Allegations of federal crimes can carry long-term consequences and may even result in penalties such as prison time. Those under investigation for federal health care fraud should make sure to fully understand their rights and responsibilities under the law.

A Michigan couple recently pleaded guilty in a Medicare fraud scheme involving millions of dollars. The 40-year-old man and his 25-year-old wife entered their pleas on Oct. 17 and are awaiting sentencing on Feb. 12, 2013 for conspiracy to commit health care fraud, according to the U.S. Attorney's Office.

According to reports, the couple ran the fraud schemes through Elite Wellness LLC and Carefirst Occupational & Rehabilitation Center Inc. The man apparently admitted to providing doctors monetary compensation to refer their patients receiving Medicare benefits to Elite Wellness. He reportedly also bought Medicare beneficiary identifications with the intention of making fraudulent Medicare claims for infusion therapy services at Carefirst that did not occur.

The wife was involved in the scheme by submitting the claims for the therapy services. According to court documents, she also reportedly gave patients vitamin injections under the guise of the infusion therapies.

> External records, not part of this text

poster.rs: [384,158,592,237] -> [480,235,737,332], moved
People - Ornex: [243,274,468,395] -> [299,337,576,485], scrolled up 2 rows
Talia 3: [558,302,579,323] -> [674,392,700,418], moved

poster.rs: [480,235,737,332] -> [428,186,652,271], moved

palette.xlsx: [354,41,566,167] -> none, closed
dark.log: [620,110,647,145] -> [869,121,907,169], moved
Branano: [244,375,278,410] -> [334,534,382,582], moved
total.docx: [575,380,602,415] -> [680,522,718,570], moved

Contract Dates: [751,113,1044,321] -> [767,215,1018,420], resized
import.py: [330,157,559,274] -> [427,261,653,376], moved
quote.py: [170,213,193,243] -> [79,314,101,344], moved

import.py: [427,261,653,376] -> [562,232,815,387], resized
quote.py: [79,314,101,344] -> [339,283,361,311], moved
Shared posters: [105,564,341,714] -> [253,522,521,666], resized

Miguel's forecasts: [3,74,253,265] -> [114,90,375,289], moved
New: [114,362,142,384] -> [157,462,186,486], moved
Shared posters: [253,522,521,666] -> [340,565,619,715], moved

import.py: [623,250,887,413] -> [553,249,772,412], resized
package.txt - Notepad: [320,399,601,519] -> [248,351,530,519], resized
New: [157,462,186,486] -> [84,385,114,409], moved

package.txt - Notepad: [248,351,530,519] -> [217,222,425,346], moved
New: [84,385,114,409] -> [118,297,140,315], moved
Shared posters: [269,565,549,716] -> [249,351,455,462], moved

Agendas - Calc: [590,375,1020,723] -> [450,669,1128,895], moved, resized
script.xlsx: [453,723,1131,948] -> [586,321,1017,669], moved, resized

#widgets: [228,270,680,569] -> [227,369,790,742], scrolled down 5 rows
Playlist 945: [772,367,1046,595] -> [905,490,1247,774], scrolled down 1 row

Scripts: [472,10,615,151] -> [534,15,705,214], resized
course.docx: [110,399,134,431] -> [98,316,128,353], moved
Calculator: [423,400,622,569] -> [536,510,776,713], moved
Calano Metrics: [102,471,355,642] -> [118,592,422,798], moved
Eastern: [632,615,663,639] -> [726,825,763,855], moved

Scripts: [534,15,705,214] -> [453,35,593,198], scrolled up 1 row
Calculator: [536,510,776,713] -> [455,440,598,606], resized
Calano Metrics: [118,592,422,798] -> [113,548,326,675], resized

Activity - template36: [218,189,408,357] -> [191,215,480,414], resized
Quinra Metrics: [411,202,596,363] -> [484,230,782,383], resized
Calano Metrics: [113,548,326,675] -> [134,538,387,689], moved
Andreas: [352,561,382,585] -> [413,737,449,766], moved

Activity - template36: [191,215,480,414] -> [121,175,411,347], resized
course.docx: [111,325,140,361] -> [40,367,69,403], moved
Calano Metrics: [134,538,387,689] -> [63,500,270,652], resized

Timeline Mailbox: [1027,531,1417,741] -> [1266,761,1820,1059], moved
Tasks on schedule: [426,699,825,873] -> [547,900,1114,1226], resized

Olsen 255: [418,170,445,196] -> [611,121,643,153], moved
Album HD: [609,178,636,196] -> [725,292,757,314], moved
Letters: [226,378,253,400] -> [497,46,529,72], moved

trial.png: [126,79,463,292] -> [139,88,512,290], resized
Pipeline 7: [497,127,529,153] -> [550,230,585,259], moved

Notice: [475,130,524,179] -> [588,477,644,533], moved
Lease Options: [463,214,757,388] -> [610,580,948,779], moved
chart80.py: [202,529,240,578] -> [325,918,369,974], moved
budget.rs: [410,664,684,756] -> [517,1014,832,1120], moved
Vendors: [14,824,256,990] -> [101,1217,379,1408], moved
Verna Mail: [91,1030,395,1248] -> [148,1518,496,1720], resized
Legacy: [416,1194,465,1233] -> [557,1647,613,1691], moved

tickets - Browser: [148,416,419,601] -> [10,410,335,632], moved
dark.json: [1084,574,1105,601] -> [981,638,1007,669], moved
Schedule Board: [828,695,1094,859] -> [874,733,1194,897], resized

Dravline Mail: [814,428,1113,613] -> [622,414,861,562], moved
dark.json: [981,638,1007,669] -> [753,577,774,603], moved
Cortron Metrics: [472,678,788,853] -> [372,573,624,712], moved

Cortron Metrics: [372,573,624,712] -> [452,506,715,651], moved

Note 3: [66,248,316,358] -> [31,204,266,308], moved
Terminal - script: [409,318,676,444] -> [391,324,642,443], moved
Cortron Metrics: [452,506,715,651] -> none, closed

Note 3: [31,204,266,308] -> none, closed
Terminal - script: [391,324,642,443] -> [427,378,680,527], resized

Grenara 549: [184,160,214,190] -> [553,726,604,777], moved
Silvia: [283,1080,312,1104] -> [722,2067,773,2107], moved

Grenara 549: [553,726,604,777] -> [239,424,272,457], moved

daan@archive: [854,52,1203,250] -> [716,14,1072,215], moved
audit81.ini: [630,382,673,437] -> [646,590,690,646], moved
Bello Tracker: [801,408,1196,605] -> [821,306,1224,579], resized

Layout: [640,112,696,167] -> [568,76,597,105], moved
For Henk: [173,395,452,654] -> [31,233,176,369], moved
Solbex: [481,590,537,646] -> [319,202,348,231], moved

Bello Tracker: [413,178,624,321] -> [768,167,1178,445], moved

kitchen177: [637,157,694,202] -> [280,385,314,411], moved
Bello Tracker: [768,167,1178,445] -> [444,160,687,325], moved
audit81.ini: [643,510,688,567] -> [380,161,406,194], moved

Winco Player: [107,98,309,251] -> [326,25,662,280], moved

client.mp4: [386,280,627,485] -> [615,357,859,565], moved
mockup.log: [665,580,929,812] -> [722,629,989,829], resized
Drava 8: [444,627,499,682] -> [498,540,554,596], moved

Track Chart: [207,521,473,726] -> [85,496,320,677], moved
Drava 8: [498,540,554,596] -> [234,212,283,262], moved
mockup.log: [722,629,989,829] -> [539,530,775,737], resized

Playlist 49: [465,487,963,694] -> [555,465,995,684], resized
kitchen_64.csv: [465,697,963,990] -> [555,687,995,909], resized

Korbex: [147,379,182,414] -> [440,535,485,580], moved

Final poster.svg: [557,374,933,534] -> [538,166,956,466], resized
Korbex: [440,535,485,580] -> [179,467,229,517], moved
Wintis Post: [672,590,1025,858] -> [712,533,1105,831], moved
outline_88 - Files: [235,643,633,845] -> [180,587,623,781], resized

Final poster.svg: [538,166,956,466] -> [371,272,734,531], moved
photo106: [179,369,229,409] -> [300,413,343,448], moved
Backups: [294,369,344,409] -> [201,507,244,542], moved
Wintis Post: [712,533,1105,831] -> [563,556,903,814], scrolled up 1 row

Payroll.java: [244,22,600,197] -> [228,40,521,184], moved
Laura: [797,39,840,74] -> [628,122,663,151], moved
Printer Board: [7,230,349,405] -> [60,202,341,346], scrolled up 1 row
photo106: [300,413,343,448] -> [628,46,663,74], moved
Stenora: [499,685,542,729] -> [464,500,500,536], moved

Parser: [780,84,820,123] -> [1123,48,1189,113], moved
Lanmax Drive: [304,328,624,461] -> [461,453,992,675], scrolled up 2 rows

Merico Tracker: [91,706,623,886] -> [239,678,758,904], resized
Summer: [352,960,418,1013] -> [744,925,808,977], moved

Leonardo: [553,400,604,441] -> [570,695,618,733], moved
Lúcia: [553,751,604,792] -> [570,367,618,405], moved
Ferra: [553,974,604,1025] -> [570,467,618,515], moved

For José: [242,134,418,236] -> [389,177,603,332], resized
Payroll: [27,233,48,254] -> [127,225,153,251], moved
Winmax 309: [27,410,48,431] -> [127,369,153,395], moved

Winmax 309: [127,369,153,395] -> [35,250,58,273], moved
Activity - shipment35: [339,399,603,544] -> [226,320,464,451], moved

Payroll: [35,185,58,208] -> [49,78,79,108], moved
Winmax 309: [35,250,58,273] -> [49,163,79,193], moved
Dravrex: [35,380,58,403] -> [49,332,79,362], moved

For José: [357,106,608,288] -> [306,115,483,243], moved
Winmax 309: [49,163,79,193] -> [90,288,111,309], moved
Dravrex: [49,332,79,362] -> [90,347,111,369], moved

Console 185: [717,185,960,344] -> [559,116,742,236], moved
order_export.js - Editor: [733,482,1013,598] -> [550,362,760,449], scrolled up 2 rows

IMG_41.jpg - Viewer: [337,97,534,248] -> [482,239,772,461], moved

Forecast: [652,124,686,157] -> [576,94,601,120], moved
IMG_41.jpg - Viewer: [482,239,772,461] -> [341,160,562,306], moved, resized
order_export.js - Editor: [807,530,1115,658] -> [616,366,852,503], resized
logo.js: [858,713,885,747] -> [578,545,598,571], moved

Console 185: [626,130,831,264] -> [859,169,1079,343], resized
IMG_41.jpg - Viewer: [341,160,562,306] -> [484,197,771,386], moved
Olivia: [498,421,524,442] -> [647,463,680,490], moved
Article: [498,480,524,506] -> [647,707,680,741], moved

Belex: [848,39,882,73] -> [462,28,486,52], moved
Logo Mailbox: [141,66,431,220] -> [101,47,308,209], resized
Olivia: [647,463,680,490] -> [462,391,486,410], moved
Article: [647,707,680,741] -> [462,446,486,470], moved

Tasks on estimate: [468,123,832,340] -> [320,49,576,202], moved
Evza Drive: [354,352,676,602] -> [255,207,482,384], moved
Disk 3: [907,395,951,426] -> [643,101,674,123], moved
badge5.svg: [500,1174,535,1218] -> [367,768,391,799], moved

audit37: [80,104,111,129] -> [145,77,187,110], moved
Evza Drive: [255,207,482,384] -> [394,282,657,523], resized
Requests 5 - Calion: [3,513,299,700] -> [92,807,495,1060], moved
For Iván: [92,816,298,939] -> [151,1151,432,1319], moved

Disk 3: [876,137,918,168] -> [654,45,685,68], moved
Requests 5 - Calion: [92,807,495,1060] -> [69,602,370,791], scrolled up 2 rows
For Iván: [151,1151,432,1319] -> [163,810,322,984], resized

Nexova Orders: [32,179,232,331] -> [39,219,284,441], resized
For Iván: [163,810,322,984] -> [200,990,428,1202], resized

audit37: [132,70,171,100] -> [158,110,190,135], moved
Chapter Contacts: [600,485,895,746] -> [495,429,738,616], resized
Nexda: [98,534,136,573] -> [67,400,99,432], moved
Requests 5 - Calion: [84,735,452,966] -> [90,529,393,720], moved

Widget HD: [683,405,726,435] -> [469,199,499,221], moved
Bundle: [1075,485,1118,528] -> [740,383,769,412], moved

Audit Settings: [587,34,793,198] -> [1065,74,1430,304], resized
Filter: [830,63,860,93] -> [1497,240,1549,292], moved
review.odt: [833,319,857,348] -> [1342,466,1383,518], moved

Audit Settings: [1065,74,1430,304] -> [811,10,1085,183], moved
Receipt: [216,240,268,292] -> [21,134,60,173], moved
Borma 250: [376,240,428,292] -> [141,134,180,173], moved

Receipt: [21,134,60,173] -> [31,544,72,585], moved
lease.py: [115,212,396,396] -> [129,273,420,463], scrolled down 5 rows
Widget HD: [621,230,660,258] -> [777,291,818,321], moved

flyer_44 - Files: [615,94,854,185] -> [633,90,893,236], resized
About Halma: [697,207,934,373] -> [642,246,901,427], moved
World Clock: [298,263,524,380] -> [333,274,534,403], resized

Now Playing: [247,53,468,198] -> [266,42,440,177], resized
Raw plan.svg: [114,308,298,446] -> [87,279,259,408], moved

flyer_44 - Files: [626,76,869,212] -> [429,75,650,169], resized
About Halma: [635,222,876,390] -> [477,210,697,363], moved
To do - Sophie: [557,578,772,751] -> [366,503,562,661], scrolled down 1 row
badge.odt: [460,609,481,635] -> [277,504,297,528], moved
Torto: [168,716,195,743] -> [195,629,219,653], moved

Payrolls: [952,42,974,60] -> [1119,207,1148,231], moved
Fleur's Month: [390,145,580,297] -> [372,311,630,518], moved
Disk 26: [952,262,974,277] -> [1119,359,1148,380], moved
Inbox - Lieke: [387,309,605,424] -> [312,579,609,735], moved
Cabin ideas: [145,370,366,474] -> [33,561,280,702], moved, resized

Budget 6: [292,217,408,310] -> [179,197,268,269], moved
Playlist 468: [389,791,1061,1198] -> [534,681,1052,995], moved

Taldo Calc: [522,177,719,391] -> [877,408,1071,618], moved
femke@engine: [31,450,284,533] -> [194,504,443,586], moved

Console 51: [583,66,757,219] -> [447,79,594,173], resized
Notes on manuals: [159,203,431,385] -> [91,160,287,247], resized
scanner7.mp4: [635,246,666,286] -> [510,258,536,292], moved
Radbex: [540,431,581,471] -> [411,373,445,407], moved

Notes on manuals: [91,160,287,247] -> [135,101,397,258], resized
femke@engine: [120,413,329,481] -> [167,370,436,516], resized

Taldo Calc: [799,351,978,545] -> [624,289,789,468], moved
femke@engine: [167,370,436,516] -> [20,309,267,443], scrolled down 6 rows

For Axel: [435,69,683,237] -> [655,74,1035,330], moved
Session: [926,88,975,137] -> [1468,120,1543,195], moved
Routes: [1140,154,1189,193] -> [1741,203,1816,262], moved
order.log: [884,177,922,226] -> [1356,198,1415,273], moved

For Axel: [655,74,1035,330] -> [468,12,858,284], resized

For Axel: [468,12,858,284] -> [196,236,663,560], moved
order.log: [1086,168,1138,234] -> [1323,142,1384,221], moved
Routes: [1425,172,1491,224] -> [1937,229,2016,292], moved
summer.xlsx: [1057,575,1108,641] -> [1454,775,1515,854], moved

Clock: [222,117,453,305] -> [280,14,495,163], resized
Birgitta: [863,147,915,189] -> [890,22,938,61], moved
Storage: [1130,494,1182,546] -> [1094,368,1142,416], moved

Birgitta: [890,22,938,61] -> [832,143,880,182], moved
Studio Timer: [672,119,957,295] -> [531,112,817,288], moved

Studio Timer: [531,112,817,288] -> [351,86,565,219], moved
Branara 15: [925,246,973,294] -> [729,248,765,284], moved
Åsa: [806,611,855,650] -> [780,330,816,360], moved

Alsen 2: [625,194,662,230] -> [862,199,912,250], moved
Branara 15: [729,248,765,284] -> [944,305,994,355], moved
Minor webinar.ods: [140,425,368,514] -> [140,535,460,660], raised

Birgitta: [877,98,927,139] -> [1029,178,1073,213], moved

According to reports, the couple submitted more than $13 million in fraudulent Medicare claims in a two-year span and received $5.9 million from Medicare. A little less than half of that was supposedly wired to bank accounts in Mexico and Panama. The charges against the couple carry a maximum sentencing of a $250,000 fine and 10 years in prison.

As this couple pleaded guilty to the charges against them, only the sentencing remains to be seen. Those facing federal charges need to be aware of the full nature of the accusations against them to prepare the best possible defense. In some cases a plea deal may be preferable, but in others, going to trial may have the potential for a better outcome.